Langs de kust rijden we omhoog naar het desolate Rannoch Moor. De leegte is overweldigend, net als de eilandjes vol dode bomen die in de meren naast de weg opduiken. Op de wat grotere wegen komen de motoren ook beter tot hun recht: waar je op de kleine landweggetjes zeker op de Firestorm elke kiezel voelt (het is een beetje prinses op de erwt rijden), en de Adventure overal moeiteloos over- en doorheen hobbelt, heeft de racer in de snelle bochten toch een streepje voor; het is hard werken om het lief bij te houden, want intussen is ze al die paardenkracht al behoorlijk gewend. Gelukkig ruilen we regelmatig, waardoor we eigenlijk the best of both worlds hebben, iets wat eigenlijk voor heel Schotland geldt: alle Westerse comfort, maar een gevoel van ruimte en leegte dat je bijna nergens in Europa meer vindt.

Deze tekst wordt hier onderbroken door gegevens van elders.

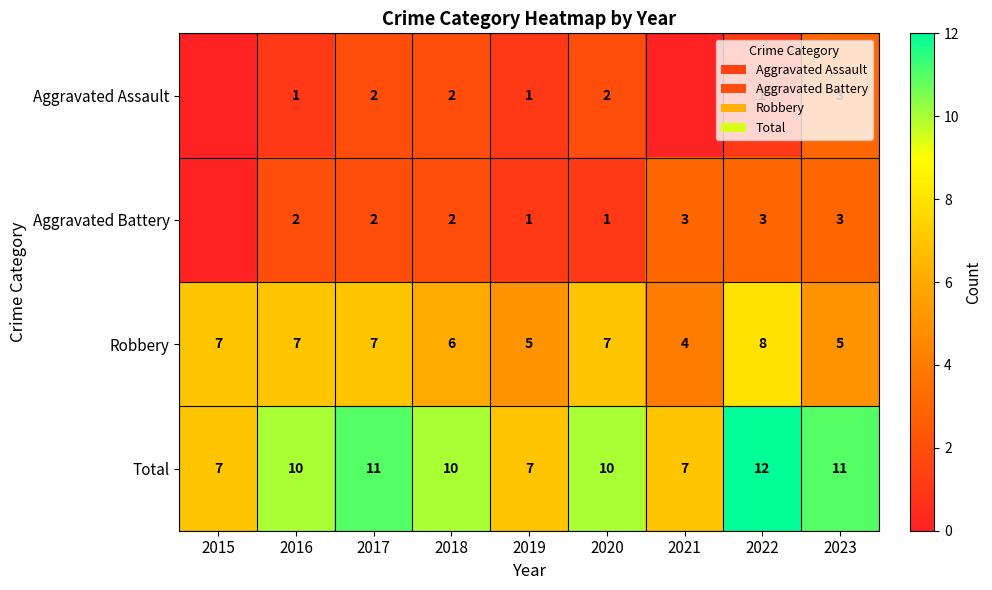

Which has a higher value, 2017 or 2016?

2017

Hoe dichter we bij Glencoe komen, hoe woester het landschap wordt: de weg loopt rechtdoor over het plateau, de bergwanden om ons heen worden steeds steiler. Iets in de gracht trekt mijn aandacht: een aangereden hert. Even later krijgen we een levend exemplaar te zien: op nog geen tien meter van onze motoren loopt het op zijn dooie gemak voorbij. Dit is outdoor country: in het restaurant waar we onze middagstop maken wemelt het van de klimmers en wandelaars. Verderop is zelfs een ijshal gebouwd, waar ijsklimmers winter-zomer kunnen trainen.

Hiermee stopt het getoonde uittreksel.